======== Information shown

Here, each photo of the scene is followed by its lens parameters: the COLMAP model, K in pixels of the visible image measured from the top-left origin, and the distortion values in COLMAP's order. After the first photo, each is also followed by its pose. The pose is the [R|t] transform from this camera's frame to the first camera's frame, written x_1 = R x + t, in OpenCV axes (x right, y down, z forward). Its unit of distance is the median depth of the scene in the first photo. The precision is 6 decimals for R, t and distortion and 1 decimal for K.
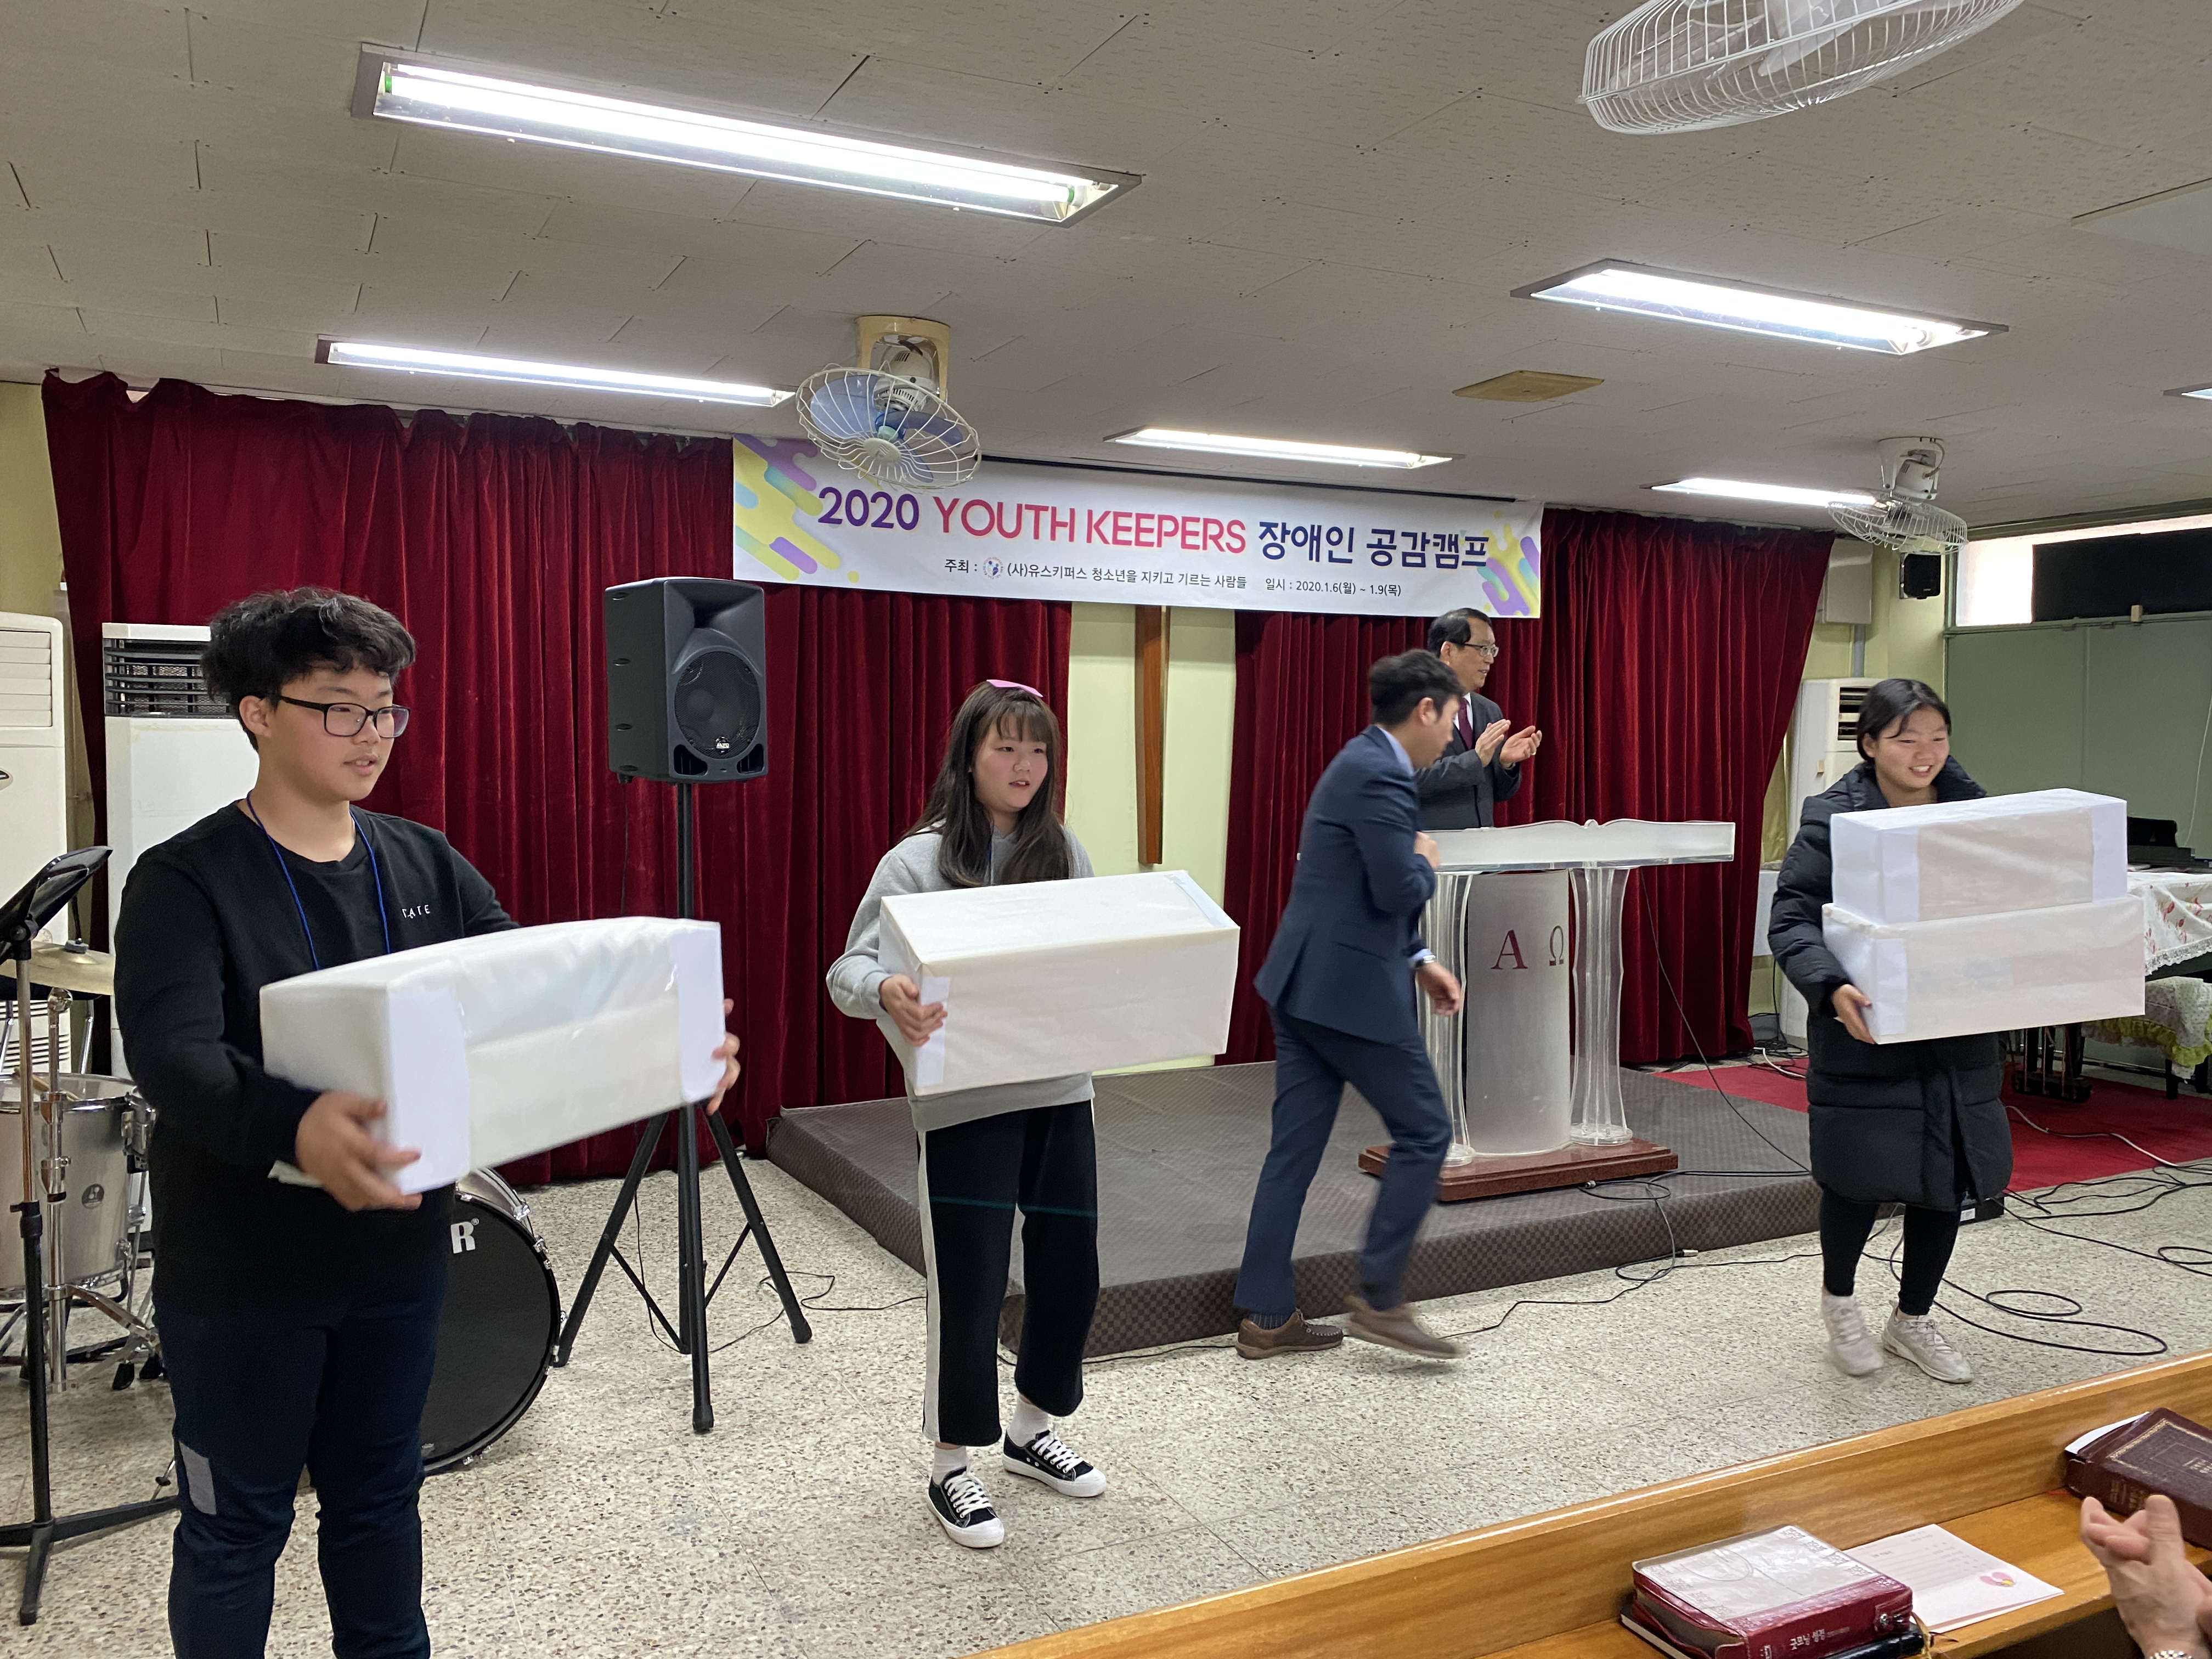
lens RADIAL K [[1685.1, 0, 1106.0], [0, 1685.1, 829.5], [0, 0, 1]] dist [0.101605, -0.181625]
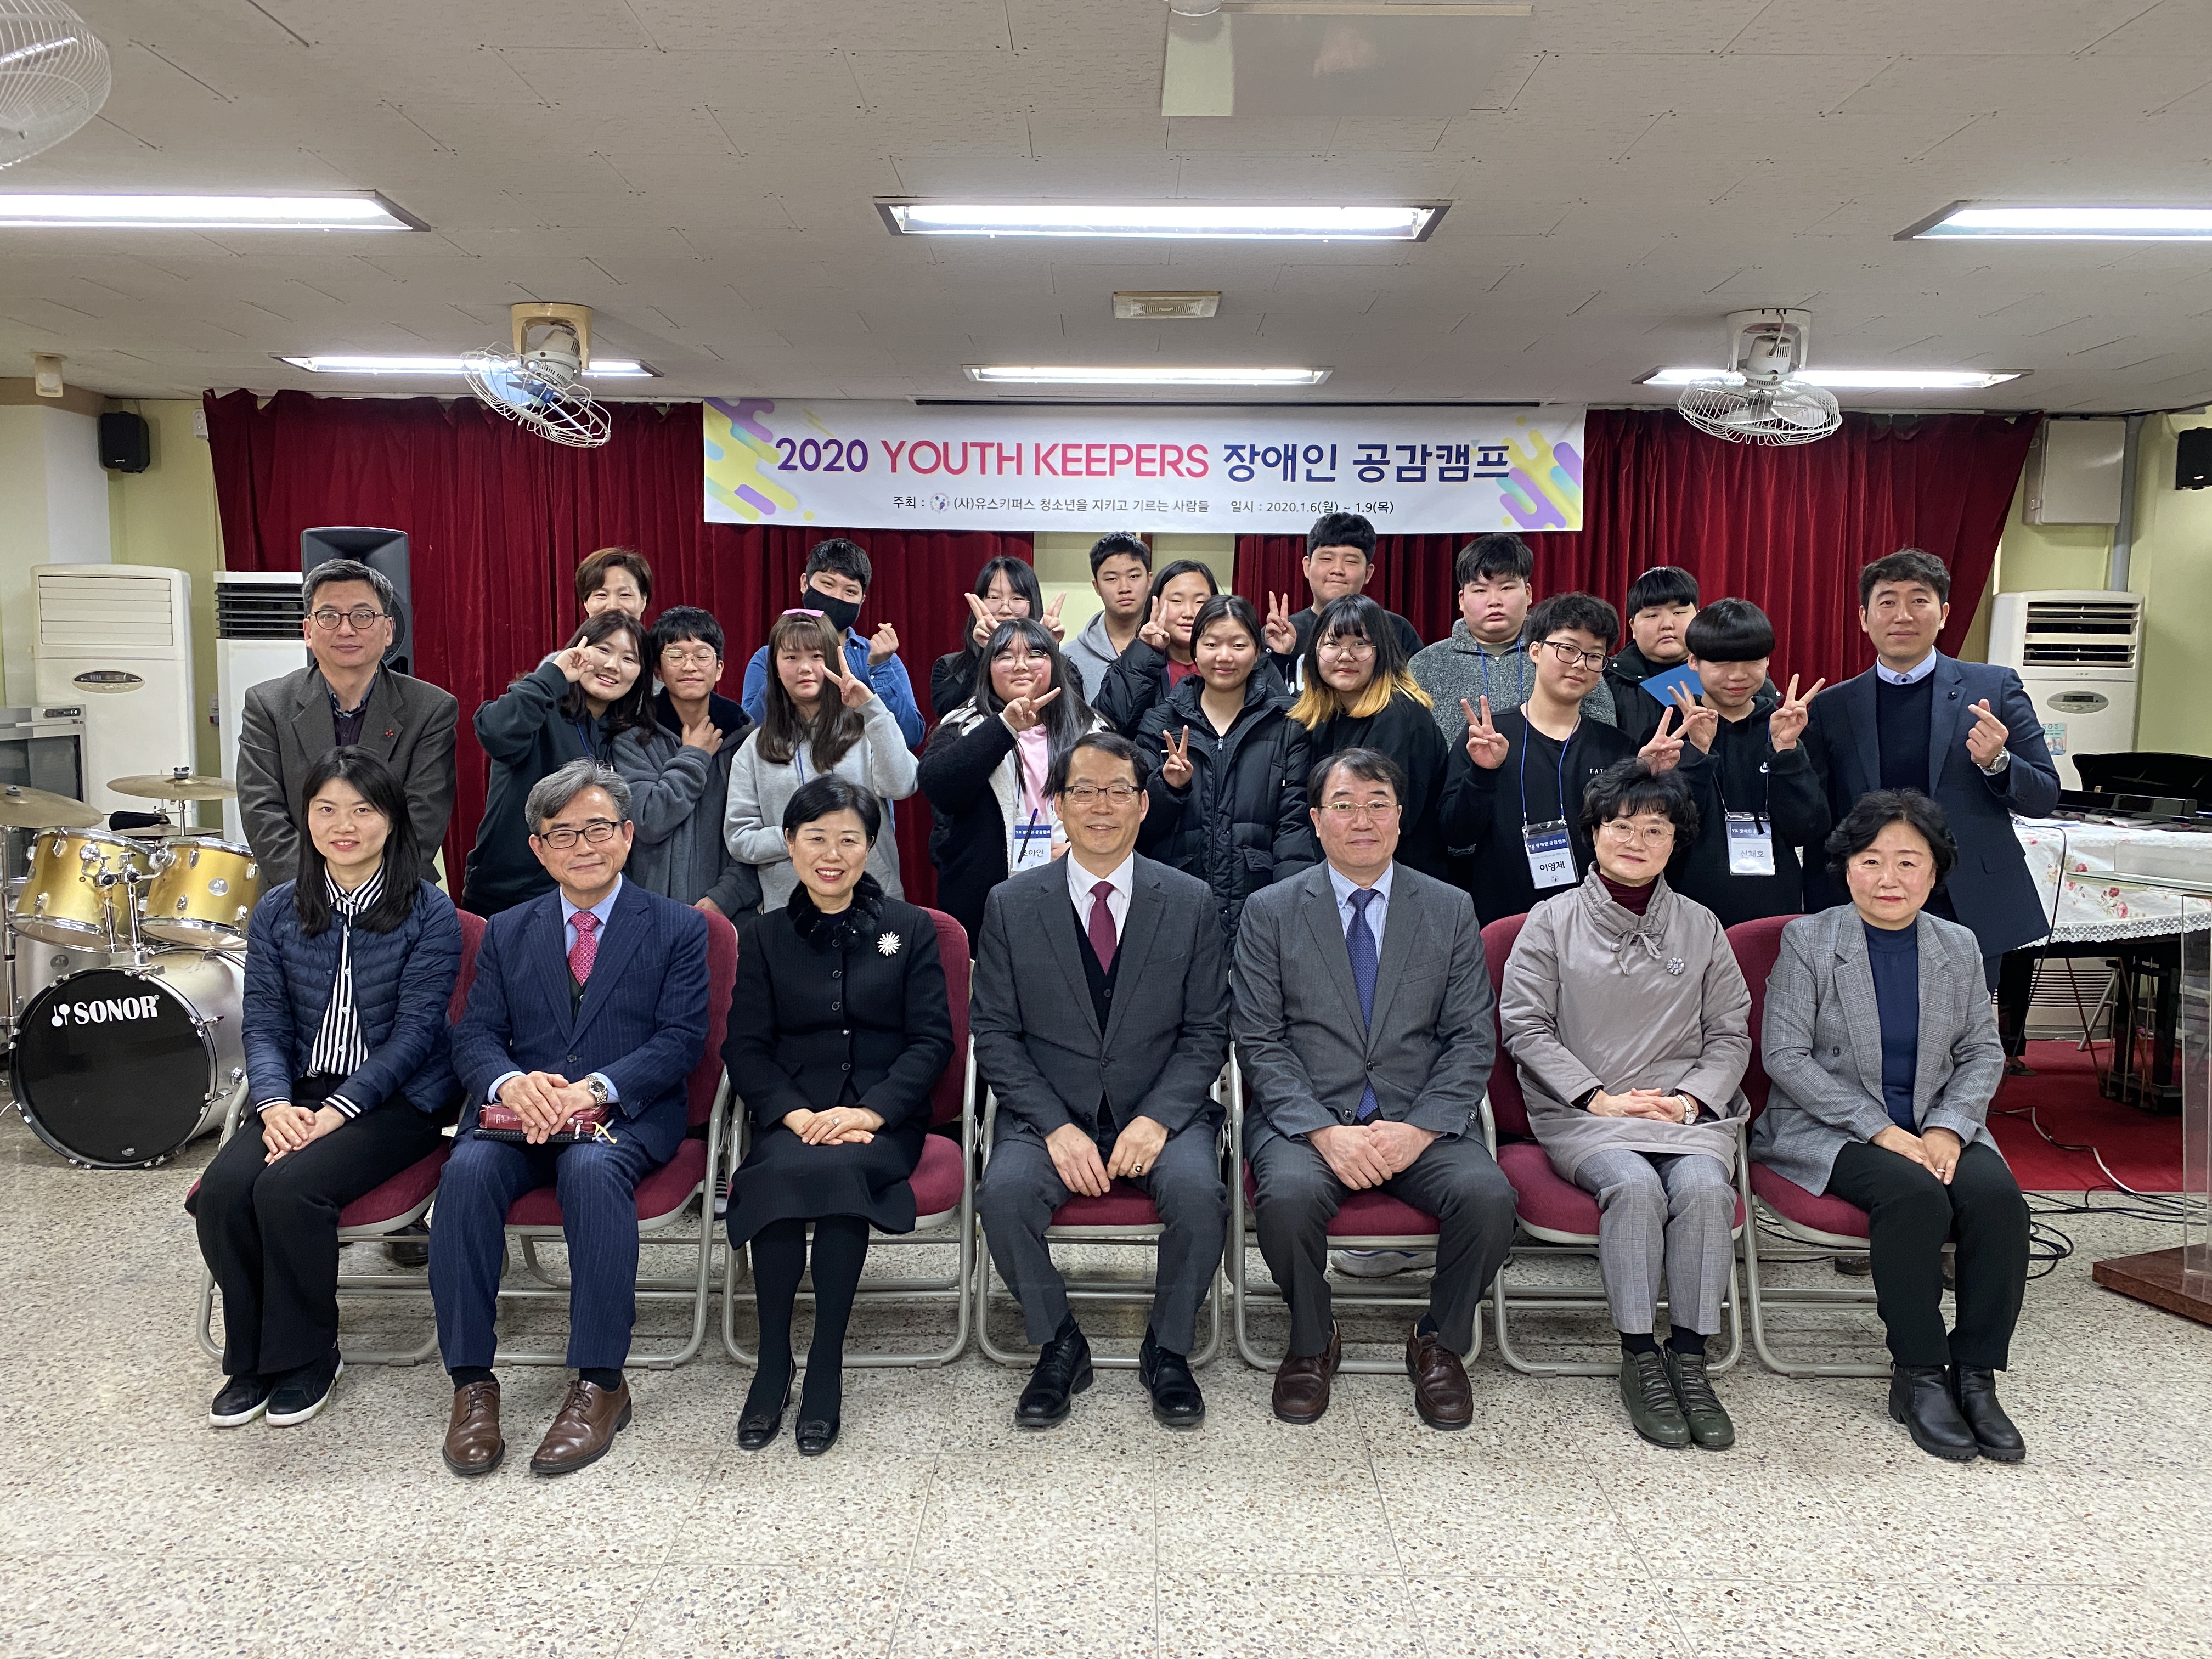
lens RADIAL K [[1685.1, 0, 1106.0], [0, 1685.1, 829.5], [0, 0, 1]] dist [0.101605, -0.181625]
pose [[0.886616, 0.049119, -0.459890, 0.512635], [-0.029875, 0.998350, 0.049035, 0.000129], [0.461540, -0.029737, 0.886621, 0.063906]]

================

Problem details >> Swap every "photo" in the listing for "image" and give all of its lines again, otherwise unchanged, with the pictures left out.

Answer section >>
Here, each image of the scene is followed by its lens parameters: the COLMAP model, K in pixels of the visible image measured from the top-left origin, and the distortion values in COLMAP's order. After the first image, each is also followed by its pose. The pose is the [R|t] transform from this camera's frame to the first camera's frame, written x_1 = R x + t, in OpenCV axes (x right, y down, z forward). Its unit of distance is the median depth of the scene in the first image. The precision is 6 decimals for R, t and distortion and 1 decimal for K.
lens RADIAL K [[1685.1, 0, 1106.0], [0, 1685.1, 829.5], [0, 0, 1]] dist [0.101605, -0.181625]
lens RADIAL K [[1685.1, 0, 1106.0], [0, 1685.1, 829.5], [0, 0, 1]] dist [0.101605, -0.181625]
pose [[0.886616, 0.049119, -0.459890, 0.512635], [-0.029875, 0.998350, 0.049035, 0.000129], [0.461540, -0.029737, 0.886621, 0.063906]]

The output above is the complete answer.